The -p argument maps your local 5001 port to 5000 inside the container (they can just be the same but I’ve made them different just to illustrate where the host and container ones are).

## OK, not quite the end…

So I found out when I was writing this that:

The ONBUILD image variants are deprecated, and their usage is discouraged.

That’s OK - you wouldn’t really use the ONBUILD image for anything serious, and the Dockerfile that defines it is very easy to understand.

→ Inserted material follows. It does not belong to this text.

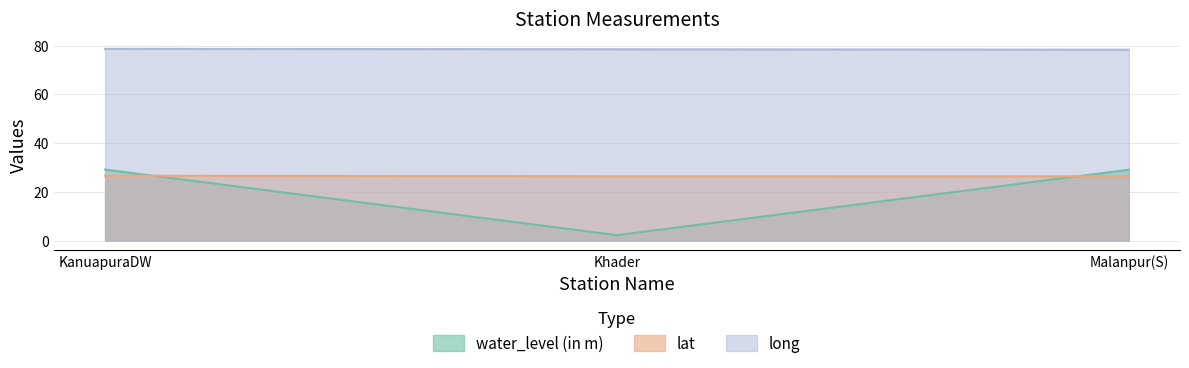

Rank the series at KanuapuraDW from lowest to highest value.

lat, water_level (in m), long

Check it out for yourself and see how it works: https://github.com/docker-library/python/blob/f12c2d/3.6/jessie/onbuild/Dockerfile

We can replace the contents of our Dockerfile with the following and get the same result:

FROM python

RUN mkdir -p /usr/src/app
WORKDIR /usr/src/app

COPY requirements.txt /usr/src/app/
RUN pip install --no-cache-dir -r requirements.txt

COPY . /usr/src/app

I’ve just removed the ONBUILD directives (plus the 3.6-jessie Python version - we can just take the latest).

Really The End

So that’s our minimal example of how to run a Python app with its dependencies inside a Docker container. Docker is an amazing piece of technology and it’s no surprise that the company is valued so highly. In this instance it provides a clean way for us to avoid pain with Python packaging, but we now also have a container image with our app inside which could be distributed and run on any other system which can run Docker.